**INSTRUCTIONS TO FOLLOW:**
Reproduce the passage about von Bolla's academic career in full, word for word.

**DOCUMENT EXTRACT:**

Von Bolla studied jurisprudence at the German University in Prague, graduating in 1935. Her teachers included Egon Weiß and Mariano San Nicolò, an expert on cuneiform law. They encouraged her to undertake a legal career.

In 1938, von Bolla received a license to teach Roman law and ancient legal history. Among her specialty areas were papyrology and cuneiform texts. One of her colleagues was Bedřich Hrozný, the decipherer of the Hittite language. In 1944, von Bolla received the title of "extraordinary professor," but despite the support of the faculty, promotion to an academic chair was barred to her.

Von Bolla left Czechoslovakia in 1945, moving to Tyrol where her sister lived. Contacts with the University of Innsbruck did not bear fruit. In 1946 she received a license to teach from the legal faculty at the University of Vienna. In 1949 she became an extraordinary professor there. She married Alfred Kotek, a doctor, in 1950.

In 1958, Bolla-Kotek was appointed ordinary professor of Roman law, papyrology, Near Eastern law, and civic law at the University of Vienna. She was the first woman to be appointed professor in a legal faculty in Austria. Along with Fritz Schwind, Walter Selb, Gerhard Thür and Peter E. Pieler, she maintained the research focus on ancient legal history at Vienna University, which had been established by Leopold Wenger.

(Data items)
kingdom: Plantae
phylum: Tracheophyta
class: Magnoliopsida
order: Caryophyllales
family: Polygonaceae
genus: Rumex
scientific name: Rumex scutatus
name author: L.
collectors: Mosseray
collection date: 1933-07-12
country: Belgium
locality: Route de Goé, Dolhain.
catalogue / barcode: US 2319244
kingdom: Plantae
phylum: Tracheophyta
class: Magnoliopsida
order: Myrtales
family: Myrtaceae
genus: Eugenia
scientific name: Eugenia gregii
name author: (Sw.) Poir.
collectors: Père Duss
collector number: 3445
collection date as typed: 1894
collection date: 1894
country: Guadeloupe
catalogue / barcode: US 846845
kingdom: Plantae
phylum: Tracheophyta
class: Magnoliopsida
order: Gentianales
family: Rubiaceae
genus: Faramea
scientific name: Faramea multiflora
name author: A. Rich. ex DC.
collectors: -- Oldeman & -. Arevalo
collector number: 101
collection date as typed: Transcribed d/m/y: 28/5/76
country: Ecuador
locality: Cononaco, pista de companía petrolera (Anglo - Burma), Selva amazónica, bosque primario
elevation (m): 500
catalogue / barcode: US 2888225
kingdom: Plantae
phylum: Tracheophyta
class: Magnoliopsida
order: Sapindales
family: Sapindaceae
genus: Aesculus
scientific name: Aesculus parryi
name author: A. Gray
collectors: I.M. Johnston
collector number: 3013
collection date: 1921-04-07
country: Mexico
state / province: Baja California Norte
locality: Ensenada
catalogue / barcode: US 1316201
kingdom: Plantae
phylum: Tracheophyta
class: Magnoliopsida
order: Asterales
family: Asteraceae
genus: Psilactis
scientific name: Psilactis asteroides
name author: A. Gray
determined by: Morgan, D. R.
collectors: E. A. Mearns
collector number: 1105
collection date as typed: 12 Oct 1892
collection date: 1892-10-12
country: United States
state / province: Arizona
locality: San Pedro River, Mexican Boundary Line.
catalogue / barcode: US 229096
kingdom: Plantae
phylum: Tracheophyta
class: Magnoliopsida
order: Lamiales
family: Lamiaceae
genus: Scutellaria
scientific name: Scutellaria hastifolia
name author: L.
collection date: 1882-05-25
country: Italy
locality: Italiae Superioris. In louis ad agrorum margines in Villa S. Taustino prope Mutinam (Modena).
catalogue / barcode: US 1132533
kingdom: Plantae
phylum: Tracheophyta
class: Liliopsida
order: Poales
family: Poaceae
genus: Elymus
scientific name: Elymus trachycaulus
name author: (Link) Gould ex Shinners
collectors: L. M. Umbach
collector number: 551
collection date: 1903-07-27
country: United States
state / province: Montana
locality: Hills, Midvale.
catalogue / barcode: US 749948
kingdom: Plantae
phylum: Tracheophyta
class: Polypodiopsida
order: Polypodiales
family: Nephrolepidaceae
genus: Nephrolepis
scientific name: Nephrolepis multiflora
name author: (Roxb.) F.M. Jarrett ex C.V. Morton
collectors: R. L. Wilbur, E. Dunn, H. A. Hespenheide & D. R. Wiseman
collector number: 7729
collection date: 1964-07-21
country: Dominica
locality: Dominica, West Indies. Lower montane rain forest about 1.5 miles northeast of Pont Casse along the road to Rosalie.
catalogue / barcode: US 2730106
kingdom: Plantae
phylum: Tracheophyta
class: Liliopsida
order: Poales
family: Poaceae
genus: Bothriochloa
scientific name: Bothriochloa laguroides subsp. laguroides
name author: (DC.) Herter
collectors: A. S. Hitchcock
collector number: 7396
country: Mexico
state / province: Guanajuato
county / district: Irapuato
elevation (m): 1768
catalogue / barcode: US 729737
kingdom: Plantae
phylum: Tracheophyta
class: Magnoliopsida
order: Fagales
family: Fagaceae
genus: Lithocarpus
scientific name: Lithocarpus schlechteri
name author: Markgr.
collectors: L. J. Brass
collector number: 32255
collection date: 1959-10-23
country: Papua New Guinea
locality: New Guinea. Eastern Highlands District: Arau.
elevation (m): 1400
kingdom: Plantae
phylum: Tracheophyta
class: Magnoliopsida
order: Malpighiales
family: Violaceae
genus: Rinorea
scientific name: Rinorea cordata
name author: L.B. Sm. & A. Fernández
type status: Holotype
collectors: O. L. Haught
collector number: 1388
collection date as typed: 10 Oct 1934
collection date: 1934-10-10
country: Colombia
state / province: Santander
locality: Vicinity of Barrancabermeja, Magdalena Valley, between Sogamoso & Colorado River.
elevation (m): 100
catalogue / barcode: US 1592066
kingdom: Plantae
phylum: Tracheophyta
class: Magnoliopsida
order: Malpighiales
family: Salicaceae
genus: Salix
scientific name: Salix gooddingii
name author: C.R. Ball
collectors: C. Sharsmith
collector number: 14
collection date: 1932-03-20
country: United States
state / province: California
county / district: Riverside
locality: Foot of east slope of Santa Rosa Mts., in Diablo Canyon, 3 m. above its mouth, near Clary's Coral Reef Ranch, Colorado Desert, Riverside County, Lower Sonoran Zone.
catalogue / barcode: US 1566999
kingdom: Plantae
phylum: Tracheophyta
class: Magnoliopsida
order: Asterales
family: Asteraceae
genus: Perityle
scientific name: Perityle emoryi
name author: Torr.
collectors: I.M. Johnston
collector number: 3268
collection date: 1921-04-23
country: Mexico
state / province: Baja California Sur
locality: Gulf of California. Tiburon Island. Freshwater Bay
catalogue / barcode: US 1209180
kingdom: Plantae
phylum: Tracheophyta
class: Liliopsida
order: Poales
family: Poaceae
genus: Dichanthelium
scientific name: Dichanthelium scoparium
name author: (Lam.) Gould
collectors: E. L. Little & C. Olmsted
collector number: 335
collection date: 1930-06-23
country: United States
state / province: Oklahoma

**EXPECTED OUTPUT:**
Von Bolla studied jurisprudence at the German University in Prague, graduating in 1935. Her teachers included Egon Weiß and Mariano San Nicolò, an expert on cuneiform law. They encouraged her to undertake a legal career.

In 1938, von Bolla received a license to teach Roman law and ancient legal history. Among her specialty areas were papyrology and cuneiform texts. One of her colleagues was Bedřich Hrozný, the decipherer of the Hittite language. In 1944, von Bolla received the title of "extraordinary professor," but despite the support of the faculty, promotion to an academic chair was barred to her.

Von Bolla left Czechoslovakia in 1945, moving to Tyrol where her sister lived. Contacts with the University of Innsbruck did not bear fruit. In 1946 she received a license to teach from the legal faculty at the University of Vienna. In 1949 she became an extraordinary professor there. She married Alfred Kotek, a doctor, in 1950.

In 1958, Bolla-Kotek was appointed ordinary professor of Roman law, papyrology, Near Eastern law, and civic law at the University of Vienna. She was the first woman to be appointed professor in a legal faculty in Austria. Along with Fritz Schwind, Walter Selb, Gerhard Thür and Peter E. Pieler, she maintained the research focus on ancient legal history at Vienna University, which had been established by Leopold Wenger.